三人はお茶を飲むことにした。椅子に座るのも大変だったことは言うまでもない。
「私も筋肉痛がここまで酷いとは思わなかったよ。」
ティーカップへのばす手が震えてる。カップを落とすだろうと手にとるのを諦めた。
「トレス様。私が。」
向かいの椅子に座っていた咲織が私の隣へ座るとカップを私の手に持たせてくれる。
「ありがとう。」
礼を言うとまた、咲織は顔を赤くして下を向く。もう癖なんだろうな、かわいそうに。笑ってたクリスが急に不機嫌な雰囲気を出し始めた。感情の起伏が激しい子なんだな、大変だな。
「ところで兄様。」
「ん?」
「来月の舞踏会ですが。」
「舞踏会?」
そんなイベントがあったっけ??
「忘れたのですか?」
私は小説の内容を思い出す。たしかあった気がする。普通なら第一王子であるトレスが咲織をエスコートするのだが、咲織がクリスを選ぶ。トレスはそれに反対した。クリスはトレスのエスコートを嫌がる咲織を守ろうと、咲織が選んだドレスを贈った方がエスコートをするようにしようと提案した。咲織はクリスが送ったドレスを選び、咲織とクリスの仲は良くなっていく。そんなストーリーだったっけ。
「どちらがエスコートをするかって話か?」
「そうです。僕は咲織をエスコートしたい。」
クリスは頷く。私は咲織の方を見る。咲織はあまり嬉しそうに見えない。
「咲織さんはどちらにエスコートをしてほしいかな?」
「私は、その。」
チラチラと私と目が合うけど、どういう意味だろう。クリスに頼みたいけど、私が第一王子だから断っていいか、迷ってるのかな。なんて空気のよめる、いい子なんだ。ここはお姉さんが助けてあげよう。
「では、今回はクリスに。」
「あの!クリス様とトレス様で私にドレスを贈ってください。」
私が出そうとした助け舟を沈没させてしまった。
「そうしましょう。」
クリスが頷く。え?そんなことをしなくても私はクリスに咲織のエスコートを譲ろうとしたんだよ。

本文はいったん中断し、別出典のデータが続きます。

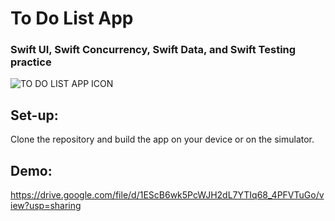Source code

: # To Do List App
### Swift UI, Swift Concurrency, Swift Data, and Swift Testing practice

![TO DO LIST APP ICON](https://ik.imagekit.io/matveycodes/ToDoList%20icon%20small.png?updatedAt=1748016112620)

## Set-up:
Clone the repository and build the app on your device or on the simulator. 

## Demo:

https://drive.google.com/file/d/1EScB6wk5PcWJH2dL7YTIq68_4PFVTuGo/view?usp=sharing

「いや、私はクリスに咲織さんのエスコートを頼もうと。」
私は何度もエスコートを辞退すると言っているのにクリスと咲織はドレスの話に夢中になって聞いていない。
二人の様子で忘れていた筋肉痛の痛みが戻ってくる。
「早く帰ってくれないかな。」
早くベッドで休みたい私はドレスで盛り上がっている二人に聞こえないように呟いた。